Sub-Nyquist USF Spectral Estimation: $K$ Frequencies with $6K + 4$ Modulo Samples

Digital acquisition of high bandwidth signals is particularly challenging when Nyquist rate sampling is impractical. This has led to extensive research in sub-Nyquist sampling methods, primarily for spectral and sinusoidal frequency estimation. However, these methods struggle with high-dynamic-range (HDR) signals that can saturate analog-to-digital converters (ADCs). Addressing this, we introduce a novel sub-Nyquist spectral estimation method, driven by the Unlimited Sensing Framework (USF), utilizing a multi-channel system. The sub-Nyquist USF method aliases samples in both amplitude and frequency domains, rendering the inverse problem particularly challenging. Towards this goal, our exact recovery theorem establishes that $K$ sinusoids of arbitrary amplitudes and frequencies can be recovered from $6K + 4$ modulo samples, remarkably, independent of the sampling rate or folding threshold.

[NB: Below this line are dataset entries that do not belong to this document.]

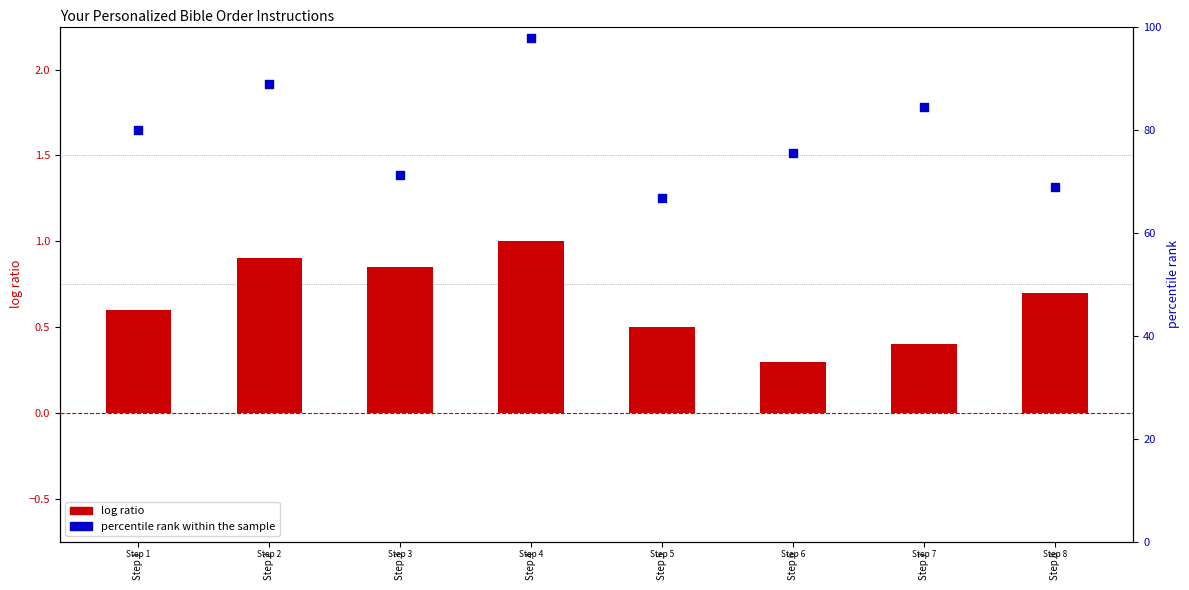

Which series reaches the minimum Y coordinate?

log ratio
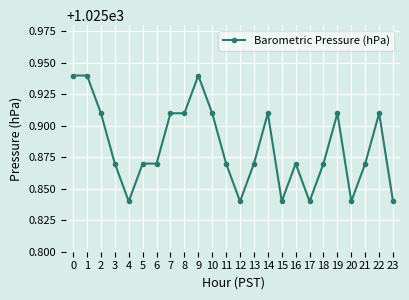

Does the chart display data point markers on the line(s)?

Yes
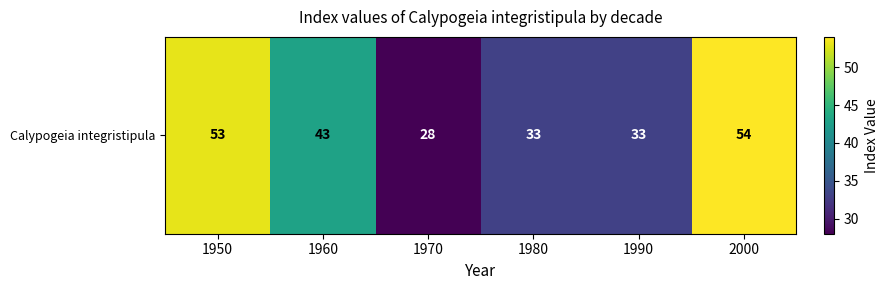

At which category does the chart reach its minimum across all series?

1970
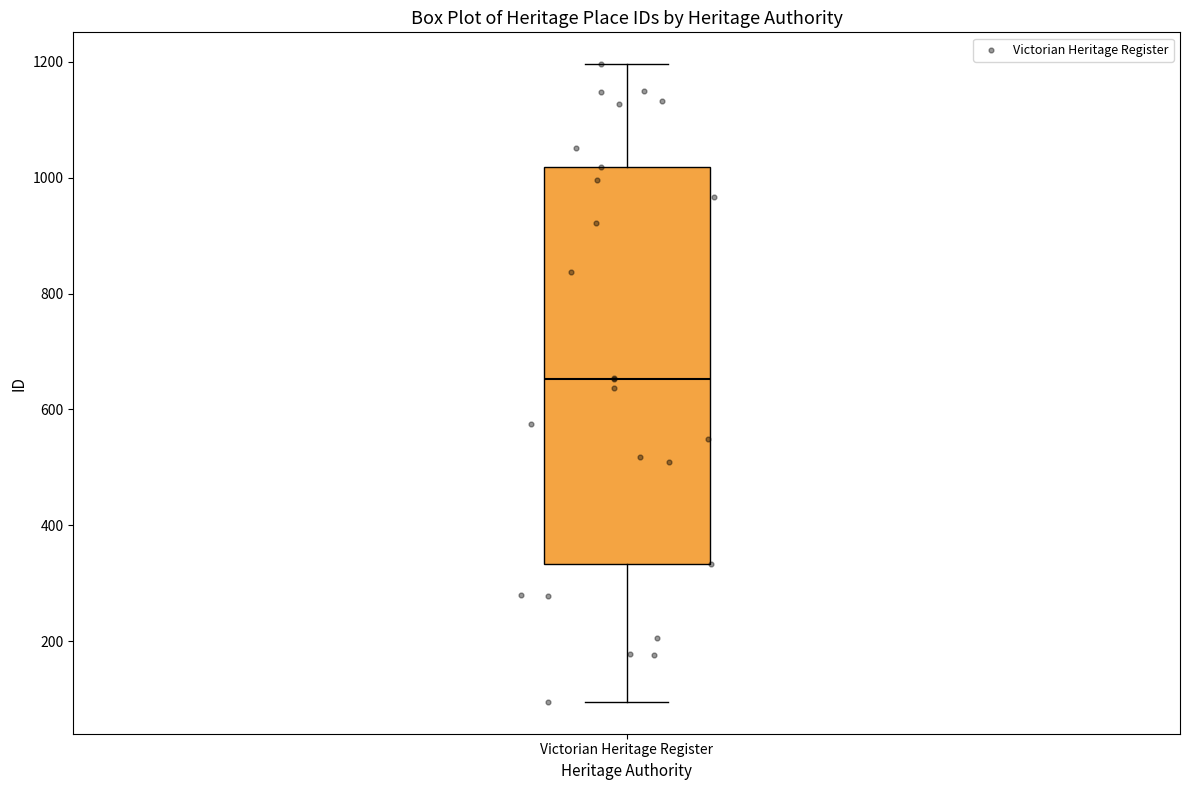

Where does the upper whisker of the box for Victorian Heritage Register end on the y-axis? The values are not printed on the chart, so give them approximately, as read against the axis.

1200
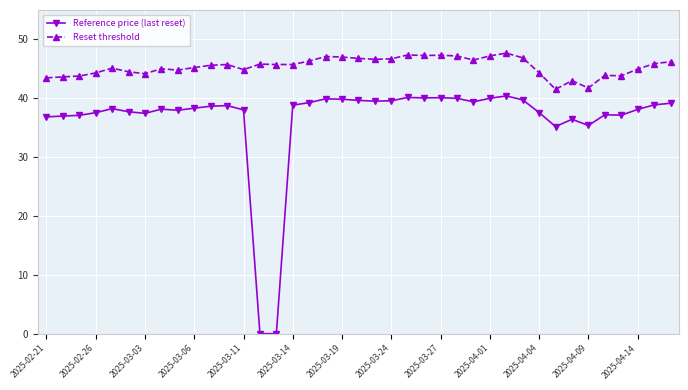

True or false: Reference price (last reset) has more than 0 points higher than both neighbors.

True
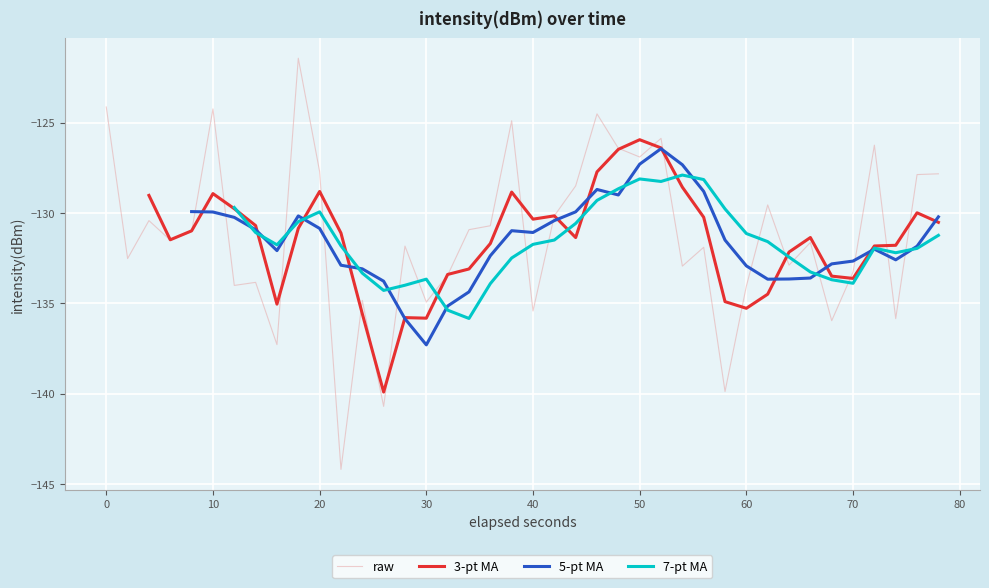

What is the sum of all values?

-5252.4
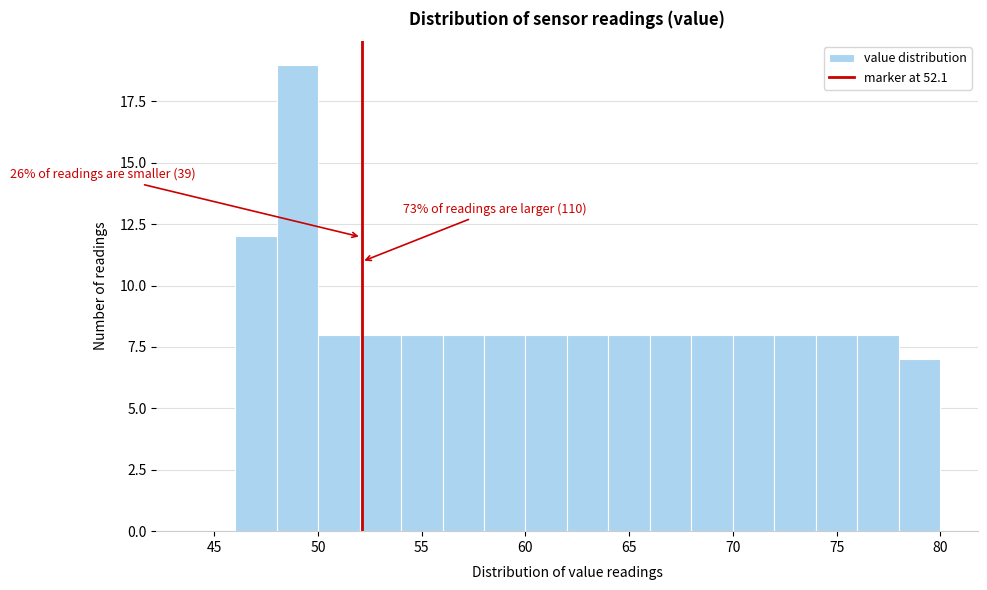

Over which range of the x-axis is the bar tallest?

48 to 50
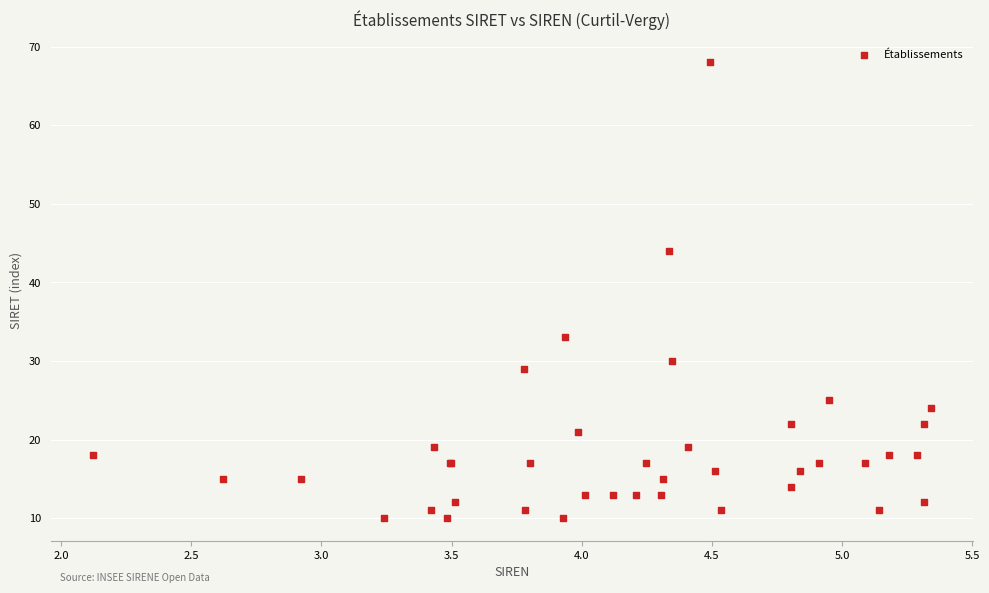

What Y value in the scatter plot is closest to 39?

44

In the true spirit of sub-Nyquist sampling, via modulo ADC hardware experiments, we demonstrate successful spectrum estimation of HDR signals in the kHz range using Hz range sampling rates (0.078\% Nyquist rate). Our experiments also reveal up to a 33-fold improvement in frequency estimation accuracy using one less bit compared to conventional ADCs. These findings open new avenues in spectral estimation applications, e.g., radars, direction-of-arrival (DoA) estimation, and cognitive radio, showcasing the potential of USF.